When that same executive jumps ship to go to JCPenney (JCP), you wonder if maybe he fell and hit his head on something.
When the news came out that Apple’s vaunted retail chief, Ron Johnson, was leaving to take the helm at discount clothing chain JCPenney, I remember saying, “That can’t be right. Maybe it’s a bizarre sort of reverse middle-age crisis or something. Wonder if he’s going to trade in his Porsche for a pickup truck, too?”
While hindsight is always 20-20, that really should have been a clue right there that something bad was about to happen. Even so, I doubt if anyone could have foreseen what Johnson had in mind when he showed up for work at JCP headquarters in November of 2011.
Don’t get me wrong. I have loads of respect for the guy and what he accomplished as head of retail operations at Apple. Those Apple stores are true genius, no two ways about it. But Johnson’s attempt to completely remake JCPenney in Apple’s image is starting to look a lot more maniacal than brilliant.
Not that I can’t see what may have happened here. To be fair, I can certainly understand what it’s like to be offered the opportunity to reinvent a storied company after years of living in the shadow of other leaders. To put your vision to the test. I bet it’s pretty heady stuff. And by heady stuff, I mean it absolutely has the power to go to your head.
And maybe I’m crazy, too, but I can sort of see where he was going with his “it worked at Apple so it should work here” strategy. I just wonder if maybe he shouldn’t have stopped, just for a moment, to take a deep breath and consider the obvious:
That what a one-of-a-kind talent like Steve Jobs did at a one-of-a-kind company like Apple with a remarkable string of one-of-a-kind products like iPod, iPhone and iPad, might not generate the same results at a commodity clothing retailer that’s more or less at the opposite end of the business spectrum in every way that counts.
So maybe, just maybe, he should have had second thoughts about betting the company on something so risky. And now that sales have tanked, the losses are piling up, the balance sheet is a mess, and there’s no end in sight, the board is talking about ousting Johnson if he can’t get things straightened out, and pronto.
But here’s the rub. I don’t think he can. He’s already done too much damage. He’s more or less gutted this company from top to bottom. Instead of the sort of genius that created the marvel of modern retail that is the Apple store, Johnson has transformed JCPenney into a Frankenstein-like monster, a patchwork of strategies and parts that each worked fine in another time and another place but now strike fear and terror into the hearts of the company’s employees, customers, and shareholders.
Okay, so maybe that’s overstating it a bit. But you get the analogy. In any case, if you’re not afraid for JCP’s prospects going forward, you should be. Here’s the highlight reel of the gory events since Johnson began his monstrous undertaking:
Terminated every C-level executive in the company, replacing them with his own crew. Then he fired the company’s long-time PR and ad agencies -- M Booth & Associates and Saatchi & Saatchi -- within weeks of each other.
Johnson did his best imitation of Steve Jobs and his famous reality distortion field, putting on a huge Apple-like event to launch his vision and demonstrate for the industry how he was going to completely transform JCPenney into an Apple-like clothing store.
··········
◆ Stated task 1 ◆
Can you write out the commentary on JCPenney from "Johnson did his" up to and including "Apple-like clothing store.", replacing "Apple-like" with "Apple-style"?
◆ Stated task 2 ◆
In the commentary on JCPenney, which two agencies did Johnson fire within weeks of each other?

◆ Record set ◆
··········
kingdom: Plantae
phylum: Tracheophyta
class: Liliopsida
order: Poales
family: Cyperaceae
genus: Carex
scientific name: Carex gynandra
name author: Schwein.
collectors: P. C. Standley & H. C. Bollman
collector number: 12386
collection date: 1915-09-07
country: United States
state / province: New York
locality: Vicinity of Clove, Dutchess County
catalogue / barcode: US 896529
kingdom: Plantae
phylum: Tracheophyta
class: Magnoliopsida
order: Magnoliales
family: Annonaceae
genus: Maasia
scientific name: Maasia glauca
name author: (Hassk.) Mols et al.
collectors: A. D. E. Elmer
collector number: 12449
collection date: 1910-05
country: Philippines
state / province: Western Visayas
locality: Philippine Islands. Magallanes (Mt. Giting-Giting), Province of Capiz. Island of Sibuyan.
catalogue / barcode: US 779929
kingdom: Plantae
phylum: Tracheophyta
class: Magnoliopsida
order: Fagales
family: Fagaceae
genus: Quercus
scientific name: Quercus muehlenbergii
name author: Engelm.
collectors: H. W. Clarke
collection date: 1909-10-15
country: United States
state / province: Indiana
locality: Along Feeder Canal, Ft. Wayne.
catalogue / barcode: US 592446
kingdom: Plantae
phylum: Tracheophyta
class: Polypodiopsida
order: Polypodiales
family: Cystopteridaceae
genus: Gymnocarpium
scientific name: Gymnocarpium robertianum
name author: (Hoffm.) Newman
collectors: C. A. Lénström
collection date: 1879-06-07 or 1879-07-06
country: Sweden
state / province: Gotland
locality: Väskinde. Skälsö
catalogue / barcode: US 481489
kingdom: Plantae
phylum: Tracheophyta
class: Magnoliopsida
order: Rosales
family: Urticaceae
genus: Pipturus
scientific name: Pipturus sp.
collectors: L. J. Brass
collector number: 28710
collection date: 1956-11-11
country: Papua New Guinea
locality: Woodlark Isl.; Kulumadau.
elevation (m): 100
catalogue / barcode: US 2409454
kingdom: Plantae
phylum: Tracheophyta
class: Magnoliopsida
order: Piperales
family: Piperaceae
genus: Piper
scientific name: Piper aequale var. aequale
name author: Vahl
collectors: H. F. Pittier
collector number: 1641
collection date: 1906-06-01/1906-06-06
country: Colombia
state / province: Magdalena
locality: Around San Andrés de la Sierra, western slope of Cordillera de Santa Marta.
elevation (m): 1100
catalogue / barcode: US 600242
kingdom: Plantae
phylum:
··········
◆ Reply 1 ◆
Johnson did his best imitation of Steve Jobs and his famous reality distortion field, putting on a huge Apple-style event to launch his vision and demonstrate for the industry how he was going to completely transform JCPenney into an Apple-style clothing store.

◆ Reply 2 ◆
M Booth & Associates and Saatchi & Saatchi.